Efficient Sparse Polynomial Multiplication for Dilithium on ARM Cortex-M4 and Apple M2

The authors present efficient sparse polynomial multiplication implementations of the Dilithium lattice-based digital signature scheme for the ARM Cortex-M4 and Apple M2 platforms, achieving significant performance improvements over the state-of-the-art.

The paper focuses on developing efficient sparse polynomial multiplication implementations of the Dilithium post-quantum cryptography scheme for the ARM Cortex-M4 and Apple M2 platforms. For the ARM Cortex-M4, the authors: Optimize the sparse polynomial multiplication algorithm by encoding the challenge polynomial and implementing a branchless approach. Leverage the ARM Cortex-M4's DSP instructions to achieve 4-way parallelism for the secret polynomial vectors. Integrate the optimized sparse polynomial multiplication with the infinity norm checks in the Dilithium signing process, further enhancing signing efficiency. Optimize other Dilithium modules like polynomial sampling, rounding, and packing/unpacking using DSP instructions. For the Apple M2, the authors: Utilize ARM NEON Intrinsics to vectorize the sparse polynomial multiplication, achieving 16-way parallelism. Combine the sparse polynomial multiplication with parallel comparison functions to perform early rejection checks on the infinity norm. The authors' optimized implementations achieve significant speedups of up to 30% on ARM Cortex-M4 and 55% on Apple M2 for sparse polynomial multiplication compared to the state-of-the-art Number-Theoretic Transform (NTT) implementation.
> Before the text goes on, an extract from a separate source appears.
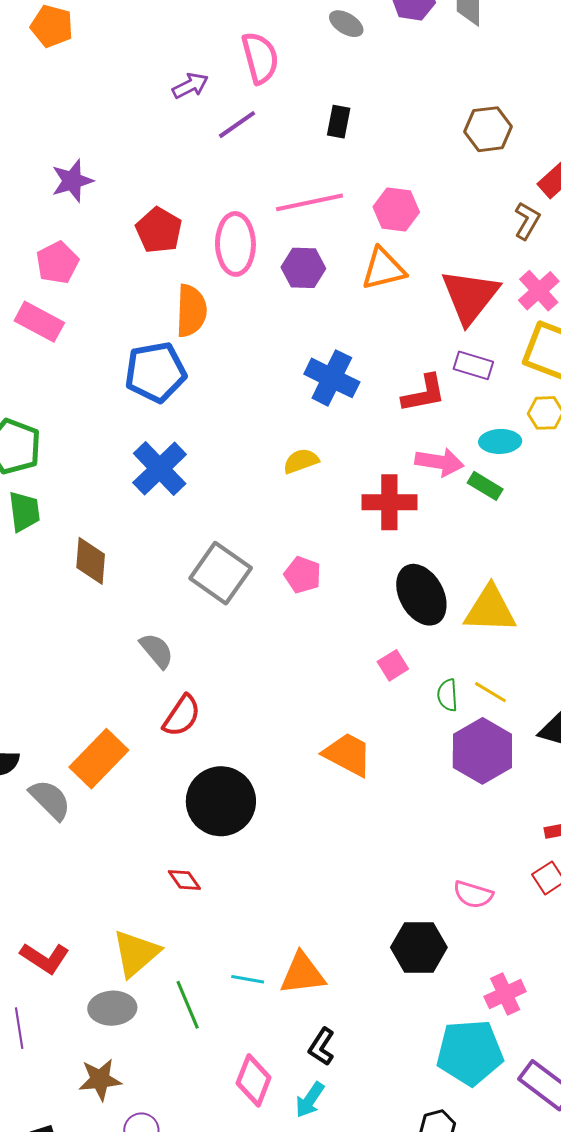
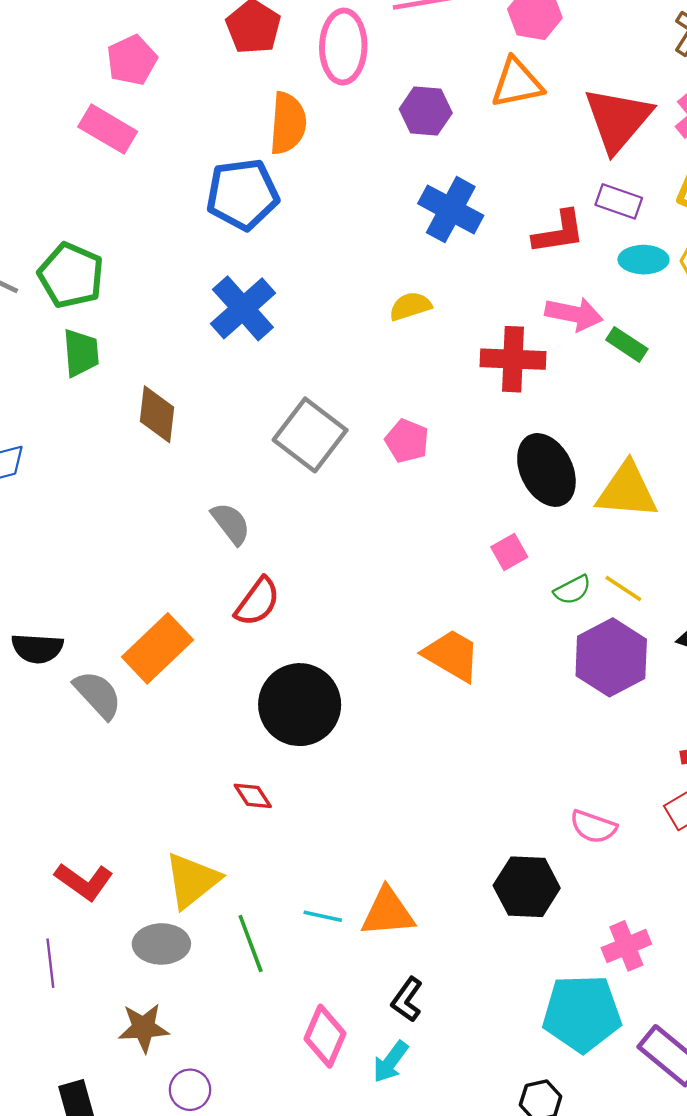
purple hexagon: (303, 268) -> (426, 111), moved
cyan ellipse: (500, 441) -> (643, 260), moved
green semicircle: (447, 695) -> (572, 590), turned -116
They also demonstrate improvements in the overall Dilithium signing performance, reducing stack usage by 10.8%, 1.2%, and 7.7% for Dilithium2, Dilithium3, and Dilithium5, respectively, and enhancing signing performance by 0.4% to 0.8% compared to the previous ARM Cortex-M4 implementation. On the MacBook Air 2022, the authors' Dilithium implementation achieves 10% to 11% speedups in the signing procedure.

Dilithium2 sparse polynomial multiplication on Cortex-M4 achieves a 30% speedup over the state-of-the-art small-modulus NTT implementation. Dilithium3 sparse polynomial multiplication on Cortex-M4 achieves an 11% speedup over the state-of-the-art small-modulus NTT implementation. Dilithium5 sparse polynomial multiplication on Cortex-M4 is slightly slower than the state-of-the-art small-modulus NTT implementation. Dilithium sparse polynomial multiplication on Apple M2 achieves 33% to 55% speedups over the NTT-based implementation for computing cs1 and cs2. The optimized Dilithium implementation on Cortex-M4 reduces stack usage by 10.8%, 1.2%, and 7.7% in the signing procedure for Dilithium2, Dilithium3, and Dilithium5, respectively. The optimized Dilithium implementation on Cortex-M4 enhances signing performance by 0.4% to 0.8% compared to the previous state-of-the-art implementation. The optimized Dilithium implementation on Apple M2 achieves 10% to 11% speedups in the signing procedure compared to the previous state-of-the-art implementation.

"Our optimized sparse polynomial multiplication achieves significant speedups of up to 30% on ARM Cortex-M4 and 55% on Apple M2 compared to the state-of-the-art Number-Theoretic Transform (NTT) implementation." "Our optimized implementation not only reduces stack usage by 10.8%, 1.2%, and 7.7% in the signing procedure of Dilithium2, Dilithium3, and Dilithium5, respectively, but also enhances signing performance by 0.4% to 0.8% compared to the state-of-the-art ARM Cortex-M4 implementation." "On the MacBook Air 2022, our Dilithium implementation achieves 10% to 11% speedups in the signing procedure."